Enterprise Wi-Fi vendor Aruba Networks is going to buy AirWave Wireless, a multi-vendor WLAN management company, in a bid to take business from Cisco. The purchase may prove awkward for rival companies who work with Airwave.

AirWave, which Aruba is buying for US$37 million, provides software to build legacy standalone wireless access points from other vendors into networks managed by products such as Aruba's mobility controllers. It has been working with Aruba, and rivals such as HP and Colubris, as well as Avaya, AirMagnet and Tivoli.

"Management is an Achilles Heel for many vendors," said Roger Hockaday, head of European marketing at Aruba. "There's been a focus on controllers and network design, and not on reporting and diagnostics." Large vendors such as Hewlett-Packard and Juniper have been making use of AirWave to boost their wireless LAN products (in HP's case, re-badged versions of Motorola/Symbol technology), to give them features comparable to those of specialists like Aruba.

Most of AirWave's customers, however, have Cisco standalone access points - and Aruba has been using the Airwave platform to "adopt" these for more than a year. "We can extend the life of a thick access point by two years, giving people a more gentle upgrade," said Hockaday.

The software can also manage access points from vendors like Meru and Cisco, if users want to change supplier, he said, and it can include WiMax and outdoor mesh networks too.

AirWave's ambitions before the purchase were to be the "HP OpenView of wireless LAN management," and Aruba has promised to keep its independent status, by operating it separately to its own management software.
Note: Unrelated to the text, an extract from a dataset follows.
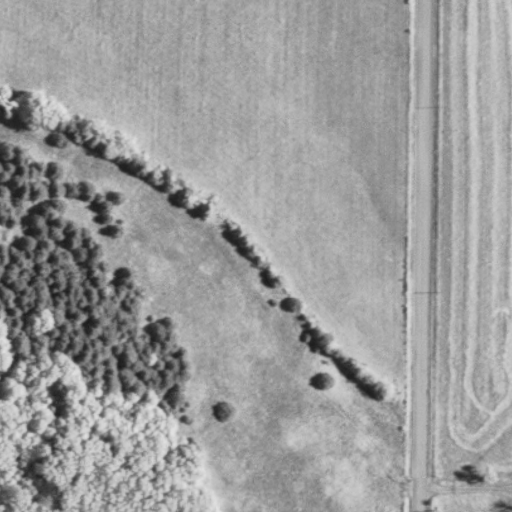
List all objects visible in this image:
road: (415, 256)
road: (464, 491)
"This is not about taking AirWave and making it an Aruba product. We want to be the leader in multi-vendor networks," said Hockaday. "We're making a commitment to expand the number of products supported in the Airwave platform." There will be some customers where Aruba will sell only software, he said, but over time Aruba's own management software will merge with AirWave.

"Network management is an essential component of every WLAN solution, but is usually the piece that receives the least attention," said Michael Brandenburg, Enterprise Network Systems Analyst for Current Analysis. "We consider Aruba's acquisition of Airwave to be a strategic move that sets it apart in its ability to centralise management of the all too common multi-vendor WLAN deployment."